Semua itu karena aku terlalu stress dan kelelahan berkerja. Rumah tanggaku seperti miniatur neraka selama aku hamil kedua, sehingga sulit untuk menghindari stress yang tinggi, di samping aku dapat tekanan dari perusahaan tempat aku bekerja saat itu.
Aku harus merelakan janin yang baru saja berumur tiga bulan. Konsekuensi besar lainnya adalah aku kehilangan indung telur. Bisa dibilang kemungkinan hamil lagi sangat kecil. Solusinya, aku harus program hamil setelah dua bulan operasi caesar dan pengangkatan indung telur. Agar diketahui apakah indung telurku yang satu lagi masih berfungsi atau tidak. Karena jika tidak, maka kemungkinan terbesarnya ikut terkena infeksi dan akhirnya diambil juga. Dan tamatlah mimpiku untuk menjadi seorang ibu lagi.
Rumah tanggaku di ambang kehancuran, tapi aku harus hamil lagi, adalah dua hal yang bertolak belakang. Kami pun hanya bisa melakukan apa yang bisa diusahakan untuk bisa hamil lagi. Itulah terpenting saat itu. Walaupun berhubungan badan tanpa rasa.
Sembilan bulan kemudian aku hamil anak ketiga kami. Aku sangat bahagia bahkan lebih dari sekedar bahagia, karena aku sempat berpikir mungkin itulah yang bisa menyelamatkan kehancuran rumah tangga kami, namun itu pun akhirnya menjadi mimpi buruk selanjutnya dengan kehilangan janin yang lebih tragis lagi.
Janji hanyalah janji dan selalu berakhir luka di sekujur jiwa raga. Sempat aku merasa, tidak layak di dunia ini, namun keimananku menyelamatkan berkali-kali. Bodoh ... iya aku memang bodoh dalam hidup.
Menangis saja aku tidak bisa lagi. Aku hanya bisa diam seolah tidak memiliki suara. Aku belum mengerti hidup yang sedang kujalani. Aku seperti orang yang buta dan bodoh. Di mana letak salahku? Apakah aku ini benar-benar tidak berhak bahagia?

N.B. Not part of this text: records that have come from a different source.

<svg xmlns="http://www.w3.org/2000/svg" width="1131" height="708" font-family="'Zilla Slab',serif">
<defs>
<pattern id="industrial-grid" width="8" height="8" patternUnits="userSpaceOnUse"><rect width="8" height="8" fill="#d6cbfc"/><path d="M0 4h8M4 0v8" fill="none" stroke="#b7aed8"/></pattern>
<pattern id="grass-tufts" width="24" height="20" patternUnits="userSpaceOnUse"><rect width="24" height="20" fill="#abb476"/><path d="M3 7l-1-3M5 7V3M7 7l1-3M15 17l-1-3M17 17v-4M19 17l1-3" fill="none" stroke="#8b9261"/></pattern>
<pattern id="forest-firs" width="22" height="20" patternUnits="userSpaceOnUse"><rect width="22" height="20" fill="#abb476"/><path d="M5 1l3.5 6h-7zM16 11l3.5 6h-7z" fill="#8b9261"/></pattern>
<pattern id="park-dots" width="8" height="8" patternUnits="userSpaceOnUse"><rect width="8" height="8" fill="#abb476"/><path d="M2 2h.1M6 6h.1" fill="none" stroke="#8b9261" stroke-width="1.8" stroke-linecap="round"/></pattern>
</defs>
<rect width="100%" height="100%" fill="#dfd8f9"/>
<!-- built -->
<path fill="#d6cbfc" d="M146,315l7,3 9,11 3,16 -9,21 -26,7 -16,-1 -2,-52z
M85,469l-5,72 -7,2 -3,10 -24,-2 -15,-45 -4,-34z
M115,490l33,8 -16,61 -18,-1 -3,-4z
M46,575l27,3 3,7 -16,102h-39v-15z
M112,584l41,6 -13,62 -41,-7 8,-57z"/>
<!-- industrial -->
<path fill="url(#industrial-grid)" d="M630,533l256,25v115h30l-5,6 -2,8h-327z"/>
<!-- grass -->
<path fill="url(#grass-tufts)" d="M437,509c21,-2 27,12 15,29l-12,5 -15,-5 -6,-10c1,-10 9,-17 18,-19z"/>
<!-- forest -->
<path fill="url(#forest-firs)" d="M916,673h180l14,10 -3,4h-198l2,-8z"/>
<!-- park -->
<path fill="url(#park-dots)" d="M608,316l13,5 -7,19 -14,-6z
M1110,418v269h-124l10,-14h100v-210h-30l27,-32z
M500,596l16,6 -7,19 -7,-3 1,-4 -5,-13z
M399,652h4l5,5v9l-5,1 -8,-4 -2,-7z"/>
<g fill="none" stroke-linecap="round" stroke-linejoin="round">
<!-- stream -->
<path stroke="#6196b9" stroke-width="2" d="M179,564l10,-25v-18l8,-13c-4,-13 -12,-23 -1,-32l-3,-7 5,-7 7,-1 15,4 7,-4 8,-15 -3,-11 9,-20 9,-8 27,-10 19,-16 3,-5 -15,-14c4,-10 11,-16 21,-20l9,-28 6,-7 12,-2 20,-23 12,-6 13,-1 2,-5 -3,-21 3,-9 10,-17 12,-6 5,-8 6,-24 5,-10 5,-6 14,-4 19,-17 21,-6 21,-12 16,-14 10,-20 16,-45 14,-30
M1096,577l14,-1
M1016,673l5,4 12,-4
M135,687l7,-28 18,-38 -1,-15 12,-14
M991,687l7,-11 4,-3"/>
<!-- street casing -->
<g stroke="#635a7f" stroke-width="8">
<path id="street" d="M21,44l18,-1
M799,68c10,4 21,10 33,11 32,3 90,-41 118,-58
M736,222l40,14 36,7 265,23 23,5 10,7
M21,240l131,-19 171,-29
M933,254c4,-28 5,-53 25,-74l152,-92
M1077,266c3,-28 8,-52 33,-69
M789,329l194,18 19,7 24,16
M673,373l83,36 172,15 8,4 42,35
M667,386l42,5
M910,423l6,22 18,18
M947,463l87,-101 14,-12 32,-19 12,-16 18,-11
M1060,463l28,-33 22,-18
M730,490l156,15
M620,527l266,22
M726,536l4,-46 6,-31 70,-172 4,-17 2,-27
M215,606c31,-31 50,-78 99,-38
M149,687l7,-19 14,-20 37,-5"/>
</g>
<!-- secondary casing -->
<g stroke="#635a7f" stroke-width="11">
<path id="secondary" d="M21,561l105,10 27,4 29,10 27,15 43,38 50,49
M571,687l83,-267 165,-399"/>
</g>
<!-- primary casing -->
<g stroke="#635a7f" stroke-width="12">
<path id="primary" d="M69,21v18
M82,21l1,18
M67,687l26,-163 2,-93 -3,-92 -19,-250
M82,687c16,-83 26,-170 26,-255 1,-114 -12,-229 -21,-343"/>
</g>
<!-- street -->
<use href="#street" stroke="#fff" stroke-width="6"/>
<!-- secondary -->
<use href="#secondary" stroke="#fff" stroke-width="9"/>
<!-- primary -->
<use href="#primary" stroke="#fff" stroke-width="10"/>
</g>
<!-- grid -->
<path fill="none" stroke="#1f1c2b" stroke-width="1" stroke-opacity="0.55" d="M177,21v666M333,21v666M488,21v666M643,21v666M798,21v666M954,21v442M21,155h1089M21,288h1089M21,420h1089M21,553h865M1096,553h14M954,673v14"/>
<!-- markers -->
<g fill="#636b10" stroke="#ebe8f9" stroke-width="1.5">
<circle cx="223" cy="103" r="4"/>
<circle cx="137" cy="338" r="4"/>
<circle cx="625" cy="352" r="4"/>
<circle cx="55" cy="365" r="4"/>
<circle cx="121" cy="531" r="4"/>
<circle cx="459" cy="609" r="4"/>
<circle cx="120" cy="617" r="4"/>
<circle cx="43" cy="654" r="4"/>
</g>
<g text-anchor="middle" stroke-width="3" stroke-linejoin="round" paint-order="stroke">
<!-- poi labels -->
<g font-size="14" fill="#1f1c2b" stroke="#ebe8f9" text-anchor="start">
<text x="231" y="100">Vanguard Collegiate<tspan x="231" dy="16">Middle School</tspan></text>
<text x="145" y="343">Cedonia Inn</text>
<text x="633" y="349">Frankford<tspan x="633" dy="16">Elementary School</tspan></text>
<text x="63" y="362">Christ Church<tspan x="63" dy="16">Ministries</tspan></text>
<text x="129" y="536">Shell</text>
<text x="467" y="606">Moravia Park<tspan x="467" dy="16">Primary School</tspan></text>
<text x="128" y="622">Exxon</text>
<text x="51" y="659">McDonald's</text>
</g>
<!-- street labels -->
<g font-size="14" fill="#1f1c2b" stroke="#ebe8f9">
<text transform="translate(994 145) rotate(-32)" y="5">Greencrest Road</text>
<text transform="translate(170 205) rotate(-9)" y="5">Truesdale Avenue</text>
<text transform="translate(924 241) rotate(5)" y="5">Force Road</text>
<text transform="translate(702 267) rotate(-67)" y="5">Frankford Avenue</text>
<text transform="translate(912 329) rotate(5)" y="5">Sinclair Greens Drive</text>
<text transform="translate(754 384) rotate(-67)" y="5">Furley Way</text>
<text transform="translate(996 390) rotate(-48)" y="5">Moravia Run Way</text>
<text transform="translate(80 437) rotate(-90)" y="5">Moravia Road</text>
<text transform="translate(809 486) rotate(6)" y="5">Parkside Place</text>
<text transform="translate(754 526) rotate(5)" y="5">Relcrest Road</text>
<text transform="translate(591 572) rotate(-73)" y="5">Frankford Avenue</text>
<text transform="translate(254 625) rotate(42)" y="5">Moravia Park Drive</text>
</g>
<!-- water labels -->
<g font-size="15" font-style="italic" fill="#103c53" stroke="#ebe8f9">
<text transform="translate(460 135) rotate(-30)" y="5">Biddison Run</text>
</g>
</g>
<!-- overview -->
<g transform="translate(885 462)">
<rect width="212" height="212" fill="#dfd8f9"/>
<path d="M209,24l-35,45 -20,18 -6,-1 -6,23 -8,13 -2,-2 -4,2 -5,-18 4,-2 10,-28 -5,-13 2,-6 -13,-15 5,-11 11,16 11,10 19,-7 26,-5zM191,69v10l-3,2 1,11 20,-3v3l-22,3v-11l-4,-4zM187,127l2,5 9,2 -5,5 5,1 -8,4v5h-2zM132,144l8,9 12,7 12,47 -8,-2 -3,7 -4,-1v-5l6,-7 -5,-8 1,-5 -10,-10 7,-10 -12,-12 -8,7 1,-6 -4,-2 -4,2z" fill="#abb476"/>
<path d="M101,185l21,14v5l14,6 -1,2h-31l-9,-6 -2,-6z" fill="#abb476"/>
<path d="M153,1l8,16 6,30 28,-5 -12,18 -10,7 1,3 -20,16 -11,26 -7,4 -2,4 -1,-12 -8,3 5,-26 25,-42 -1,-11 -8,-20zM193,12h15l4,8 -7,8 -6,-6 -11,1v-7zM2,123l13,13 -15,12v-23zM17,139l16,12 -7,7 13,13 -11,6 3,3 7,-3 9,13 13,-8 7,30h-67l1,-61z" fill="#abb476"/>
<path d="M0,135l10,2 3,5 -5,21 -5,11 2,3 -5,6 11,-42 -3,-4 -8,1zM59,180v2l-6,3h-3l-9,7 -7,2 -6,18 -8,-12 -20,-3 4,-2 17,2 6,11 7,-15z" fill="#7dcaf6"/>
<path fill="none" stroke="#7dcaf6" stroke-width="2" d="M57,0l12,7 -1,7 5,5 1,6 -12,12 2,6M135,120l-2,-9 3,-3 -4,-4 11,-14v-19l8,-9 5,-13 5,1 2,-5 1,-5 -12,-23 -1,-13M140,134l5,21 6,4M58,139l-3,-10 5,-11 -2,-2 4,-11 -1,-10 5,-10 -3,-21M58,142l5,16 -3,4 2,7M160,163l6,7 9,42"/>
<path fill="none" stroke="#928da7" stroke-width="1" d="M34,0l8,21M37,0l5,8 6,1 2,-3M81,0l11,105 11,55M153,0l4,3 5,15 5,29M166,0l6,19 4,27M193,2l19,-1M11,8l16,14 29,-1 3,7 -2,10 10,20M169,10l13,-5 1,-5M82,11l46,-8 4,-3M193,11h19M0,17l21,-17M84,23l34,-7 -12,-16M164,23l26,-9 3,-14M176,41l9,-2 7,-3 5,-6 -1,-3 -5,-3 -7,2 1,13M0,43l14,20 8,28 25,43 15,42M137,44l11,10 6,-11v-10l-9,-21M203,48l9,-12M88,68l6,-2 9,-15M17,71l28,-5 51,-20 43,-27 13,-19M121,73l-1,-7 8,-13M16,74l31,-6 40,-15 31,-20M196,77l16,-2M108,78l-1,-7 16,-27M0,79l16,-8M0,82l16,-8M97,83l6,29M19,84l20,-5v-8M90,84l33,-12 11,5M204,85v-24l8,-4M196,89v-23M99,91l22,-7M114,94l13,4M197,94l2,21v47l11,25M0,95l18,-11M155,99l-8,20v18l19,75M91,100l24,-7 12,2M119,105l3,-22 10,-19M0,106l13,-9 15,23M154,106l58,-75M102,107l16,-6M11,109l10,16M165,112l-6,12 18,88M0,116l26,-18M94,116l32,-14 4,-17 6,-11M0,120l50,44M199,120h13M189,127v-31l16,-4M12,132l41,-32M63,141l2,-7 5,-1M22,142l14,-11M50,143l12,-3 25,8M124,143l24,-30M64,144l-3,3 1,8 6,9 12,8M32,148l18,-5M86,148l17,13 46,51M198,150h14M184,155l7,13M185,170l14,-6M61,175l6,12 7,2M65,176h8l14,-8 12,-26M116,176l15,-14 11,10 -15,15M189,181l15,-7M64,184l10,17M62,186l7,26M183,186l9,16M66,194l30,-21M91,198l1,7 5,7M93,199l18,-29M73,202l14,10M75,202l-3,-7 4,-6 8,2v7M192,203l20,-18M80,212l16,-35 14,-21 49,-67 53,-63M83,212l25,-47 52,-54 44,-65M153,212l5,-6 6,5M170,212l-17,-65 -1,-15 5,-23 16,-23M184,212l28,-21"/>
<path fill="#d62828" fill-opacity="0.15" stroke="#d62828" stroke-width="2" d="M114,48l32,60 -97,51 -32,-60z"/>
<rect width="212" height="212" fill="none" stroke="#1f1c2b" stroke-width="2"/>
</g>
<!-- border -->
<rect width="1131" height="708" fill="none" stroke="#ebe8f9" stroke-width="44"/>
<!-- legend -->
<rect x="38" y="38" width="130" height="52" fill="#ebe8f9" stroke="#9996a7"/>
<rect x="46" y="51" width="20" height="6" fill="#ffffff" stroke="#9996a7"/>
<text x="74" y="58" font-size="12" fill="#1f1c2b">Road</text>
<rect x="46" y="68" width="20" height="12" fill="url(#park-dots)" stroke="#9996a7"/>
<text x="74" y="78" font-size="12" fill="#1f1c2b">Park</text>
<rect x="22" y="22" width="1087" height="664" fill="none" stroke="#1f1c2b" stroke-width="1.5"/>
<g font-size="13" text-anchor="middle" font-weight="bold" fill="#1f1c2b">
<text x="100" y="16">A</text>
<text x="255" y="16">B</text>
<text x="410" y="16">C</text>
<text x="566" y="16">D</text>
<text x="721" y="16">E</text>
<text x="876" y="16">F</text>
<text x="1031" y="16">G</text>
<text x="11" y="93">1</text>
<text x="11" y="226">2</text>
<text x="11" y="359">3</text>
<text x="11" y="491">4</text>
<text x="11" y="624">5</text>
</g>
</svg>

Aku seperti raga yang sudah tidak bernyawa. Jiwaku entah ke mana. Mati rasa karena luka yang tidak bisa aku rasakan lagi sesakit apa. Begitu banyak pertanyaan terlontarkan pada nurani yang mungkin masih aku miliki. Namun, satu pun tidak ada jawaban yang mampu menenangkan. Aku semakin terpuruk dan semakin tenggelam ke perut bumi. Menghilang tanpa jejak..
“Semoga Bapak tidak ke sini lagi, Bu. Bibik tidak tega melihat Ibu disiksa lagi.” Terisak Bik Nah mengatakan kalimat yang membuatku sadar dari lamunan panjang. Laki-laki yang sebenarnya sudah tidak berhak lagi atas diriku itu masih saja mengintimidasi hidup yang sudah hancur berkeping-keping.

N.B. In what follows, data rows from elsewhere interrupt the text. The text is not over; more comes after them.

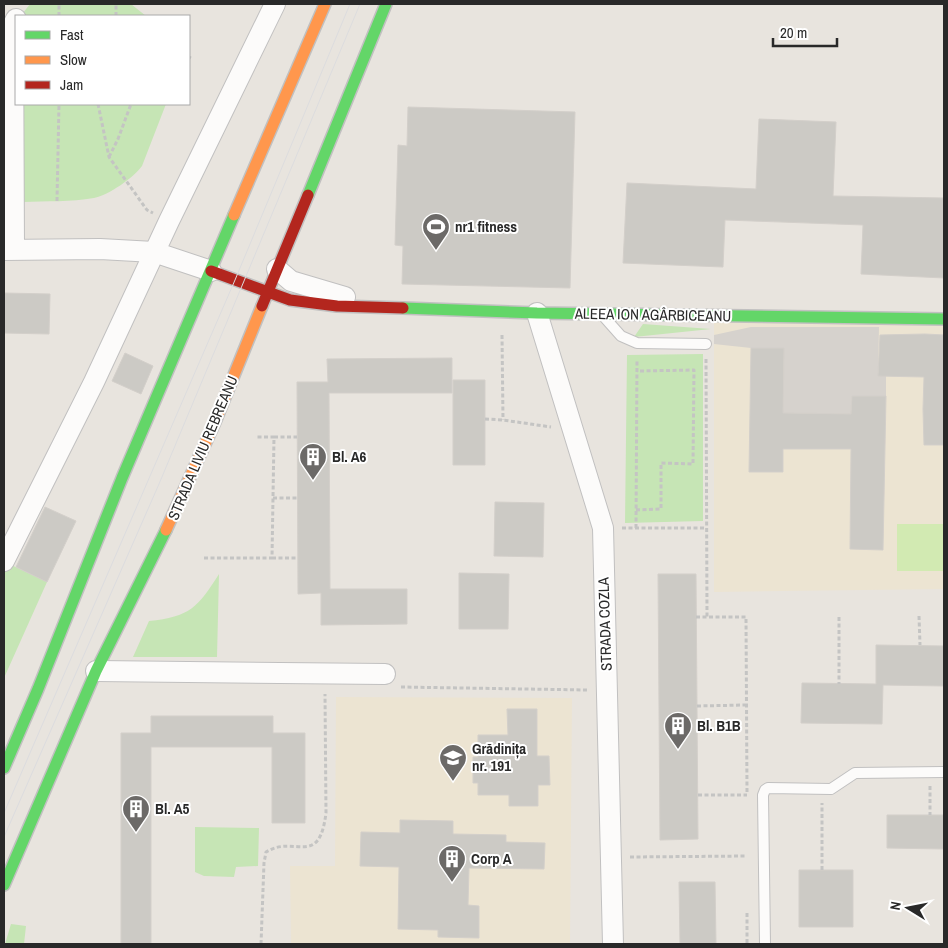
<svg xmlns="http://www.w3.org/2000/svg" width="948" height="948" font-family="'Archivo Narrow',sans-serif">
	<rect width="100%" height="100%" fill="#e8e4de"/>
	<path fill="#ece4d2" d="M714,320L944,323V589L714,592Z
		M336,697L572,698L570,944H291L290,866H335Z"/>
	<path fill="#c6e5b5" d="M30,4H131L146,16H22L23,13Z
		M22,104H166L142,166C133,178 109,195 94,198C71,202 46,201 23,202Z
		M643,324L711,329L634,337Z
		M703,354V521L625,523L627,355Z
		M5,562L47,582L4,678V566Z
		M219,574L217,657H133L149,621C190,617 198,607 219,574Z
		M195,827L259,828L258,866L236,867L234,877L204,876L195,872Z
		M11,924L26,926L24,944H5Z"/>
	<path fill="#d2eab2" d="M897,524H944V571H897Z"/>
	<path fill="#d6d2cd" d="M751,327H879L878,375L886,376V396H852L851,414L783,413L784,348H751L714,344V335Z"/>
	<path fill="#cccac5" stroke="#d3cfca" d="M408,107L575,112L570,288L402,284L403,246L395,245L398,145L407,146Z
		M759,119L836,122L833,196L944,198V278L861,274L863,225L725,220L723,267L623,263L627,183L756,189Z
		M4,293L50,294L49,334L4,333Z
		M925,334L944,335V445H924L923,409L924,377L878,376L880,335Z
		M751,348H784L783,413L851,414L852,396H886L883,550L850,549L851,449H783V472H749Z
		M125,353L153,366L141,394L112,381Z
		M452,358V393H329L330,589H407V624L321,625V593L298,594L297,382H328L327,359Z
		M453,380H485V465H453Z
		M495,502L544,503L543,557L494,556Z
		M45,507L76,521L47,582L16,567Z
		M459,573L509,574L508,629H459Z
		M658,574H696L698,839L660,840Z
		M876,645L944,646V686L883,685L882,724L801,723L802,683L876,684Z
		M507,709H537V756H549L550,785H538V806H509V795H478V783H473V757H478V735H508Z
		M151,716H273V733H305V823H272V747H151V944H121V733H151Z
		M887,815H944V849L887,848Z
		M400,820L453,821V834L506,835V842L545,843L544,869L469,868L468,905L479,906V938L438,937V930L398,929L399,867L360,866L361,832L400,833Z
		M799,870H853V927H799Z
		M679,882H715L716,944H680Z"/>
	<g fill="none" stroke-linecap="round" stroke-linejoin="round">
		<defs>
			<path id="lane" d="M605,318L621,336L637,343L706,344
				M765,944L763,795L765,790L768,788L831,789L855,773L944,772"/>
			<path id="street" d="M14,249L13,25L16,19
				M4,250L100,249L154,252L211,271
				M277,269L291,281L345,297
				M537,313L603,528L613,944
				M4,561L94,382L169,221L275,4
				M96,671L385,674"/>
			<path id="fast" d="M308,195L386,4
				M403,308L537,313L944,319
				M4,768L38,689L122,478L234,215
				M4,885L96,671L166,530"/>
			<path id="slow" d="M234,215L325,4
				M166,530L215,422L262,306"/>
			<path id="jam" d="M211,271L290,300L337,306L403,308
				M262,306L308,195"/>
		</defs>
		<use href="#lane" stroke="#c1c0c0" stroke-width="12"/>
		<use href="#street" stroke="#c1c0c0" stroke-width="22"/>
		<use href="#fast" stroke="#c1c0c0" stroke-width="14"/>
		<use href="#slow" stroke="#c1c0c0" stroke-width="14"/>
		<use href="#jam" stroke="#c1c0c0" stroke-width="14"/>
		<path stroke="#c4c4c3" stroke-width="3" stroke-dasharray="4 2.5" stroke-linecap="butt" d="M59,16V4
			M116,16V4
			M189,57L191,58
			M98,104L109,157L147,210L153,213
			M109,157L118,139L131,104
			M57,201L59,104
			M502,335L503,420
			M706,359L707,617H746L747,792
			M485,419L503,420L551,427
			M274,437H297
			M273,498H297
			M636,510L661,509V463L693,464L694,370L637,371
			M622,528H706
			M636,528L637,359
			M204,558H272L274,437H255
			M272,558H298
			M919,616L920,645
			M696,617H707
			M839,617V684
			M401,687L587,690
			M697,706L746,705
			M930,786V815
			M698,795H747
			M630,857L747,856
			M822,870V803
			M747,913V944
			M261,944L264,863L266,852C295,834 319,869 326,813L325,694"/>
		<use href="#lane" stroke="#fcfbfa" stroke-width="10"/>
		<use href="#street" stroke="#fcfbfa" stroke-width="20"/>
		<use href="#fast" stroke="#63d668" stroke-width="11"/>
		<use href="#slow" stroke="#ff974d" stroke-width="11"/>
		<use href="#jam" stroke="#b3261e" stroke-width="11"/>
		<path stroke="#dcdcde" stroke-width="1" d="M4,813L235,280L350,4
			M4,837L159,484L360,4"/>
	</g>
	<defs>
		<symbol id="stadium-pin" viewBox="-11 -11 22 30"><path d="M0 17L-7.5 6A9.5 9.5 0 1 1 7.5 6Z" fill="#6c6a68" stroke="#fff"/><path d="M0-5a6.5 5 0 1 0 0 10a6.5 5 0 1 0 0-10ZM-3.5-1.8h7v3.6h-7Z" fill="#fff"/></symbol>
		<symbol id="building-pin" viewBox="-11 -11 22 30"><path d="M0 17L-7.5 6A9.5 9.5 0 1 1 7.5 6Z" fill="#6c6a68" stroke="#fff"/><path d="M-4-6H4V6H1V3H-1V6H-4ZM-2.5-4.3h1.7v1.8h-1.7ZM.8-4.3h1.7v1.8H.8ZM-2.5-1h1.7V.8h-1.7ZM.8-1h1.7V.8H.8Z" fill="#fff"/></symbol>
		<symbol id="school-pin" viewBox="-11 -11 22 30"><path d="M0 17L-7.5 6A9.5 9.5 0 1 1 7.5 6Z" fill="#6c6a68" stroke="#fff"/><path d="M0-5L7-2L0 1L-7-2ZM-4 1L0 2.5L4 1V4Q0 6-4 4Z" fill="#fff"/></symbol>
	</defs>
	<g fill-rule="evenodd">
		<use href="#stadium-pin" x="420" y="211" width="32" height="43"/>
		<use href="#building-pin" x="297" y="441" width="32" height="43"/>
		<use href="#building-pin" x="662" y="710" width="32" height="43"/>
		<use href="#school-pin" x="437" y="742" width="32" height="43"/>
		<use href="#building-pin" x="120" y="793" width="32" height="43"/>
		<use href="#building-pin" x="436" y="843" width="32" height="43"/>
	</g>
	<g text-anchor="middle" stroke-width="4" stroke-linejoin="round" paint-order="stroke">
		<g font-size="15" font-weight="bold" fill="#292929" stroke="#fff" text-anchor="start">
			<text x="455" y="232">nr1 fitness</text>
			<text x="332" y="462">Bl. A6</text>
			<text x="697" y="731">Bl. B1B</text>
			<text x="472" y="754">Grădinița<tspan x="472" dy="17">nr. 191</tspan></text>
			<text x="155" y="814">Bl. A5</text>
			<text x="471" y="864">Corp A</text>
		</g>
		<g font-size="15" fill="#292929" stroke="#fff">
			<text transform="translate(653 315) rotate(1)" y="5">ALEEA ION AGÂRBICEANU</text>
			<text transform="translate(203 448) rotate(-67)" y="5">STRADA LIVIU REBREANU</text>
			<text transform="translate(605 624) rotate(-92)" y="5">STRADA COZLA</text>
		</g>
	</g>
	<rect width="948" height="948" fill="none" stroke="#292929" stroke-width="10"/>
	<rect x="15" y="15" width="175" height="90" fill="#ffffff" stroke="#a9a9a9"/>
	<rect x="25" y="31" width="25" height="8" fill="#63d668" stroke="#a9a9a9"/>
	<text x="60" y="40" font-size="15" fill="#292929">Fast</text>
	<rect x="25" y="56" width="25" height="8" fill="#ff974d" stroke="#a9a9a9"/>
	<text x="60" y="65" font-size="15" fill="#292929">Slow</text>
	<rect x="25" y="81" width="25" height="8" fill="#b3261e" stroke="#a9a9a9"/>
	<text x="60" y="90" font-size="15" fill="#292929">Jam</text>
	<g transform="translate(908 908) rotate(280)" stroke="#ffffff" stroke-width="4" paint-order="stroke">
	<path d="M0-4L9 19L0 12L-9 19Z" fill="#292929"/>
	<text y="-8" font-size="14" font-weight="bold" text-anchor="middle" fill="#292929">N</text>
	</g>
	<path d="M773 38v8h64v-8" fill="none" stroke="#292929" stroke-width="2.5"/>
	<text x="780" y="38" font-size="15" fill="#292929" stroke="#ffffff" stroke-width="4" paint-order="stroke">20 m</text>
</svg>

Tanpa belas kasihan dia masih saja menyiksaku tanpa sedikit pun aku bisa melawannya. Aku memang bodoh, tapi akan semakin berbahaya lagi jika itu disaksikan oleh anak semata wayang kami, Jingga.
“Buka pintunyaaa!” Suara teriakan dan daun pintu yang ditendang berkali-kali memekakkan telinga. Aku duduk menutup telinga dengan kedua tangan, tubuh ini gemetar seolah sedang melihat kobaran api yang siap melahap jiwa.
“Kalau kamu tidak buka ini pintu, awas ya!”
Dengan langkah yang bergetar aku membuka pintu kamar.
“Awwww .…” Suaraku lengking menjerit karena pinggiran pintu mengenai pelipisku. Darah mengucur menjalar di pipi. Dia kemudian menampar lalu mendorong tubuhku sampai tersungkur tepat di atas ranjang.
“Hari ini kamu datang terlambat lagi, kan?”
“Tadi kan aku bilang ada meeting di kantor jadi aku pulang terlambat.”
“Aku sudah bilang istri itu harus datang lebih dulu daripada suami. Kamu pasti banyak keluyuran sama teman laki-lakimu!”
“Kenapa selalu itu yang jadi amarahmu? Apakah aku ini wanita murahan, sehingga di pikiranmu aku mengumbar kehormatanku sama semua laki-laki?”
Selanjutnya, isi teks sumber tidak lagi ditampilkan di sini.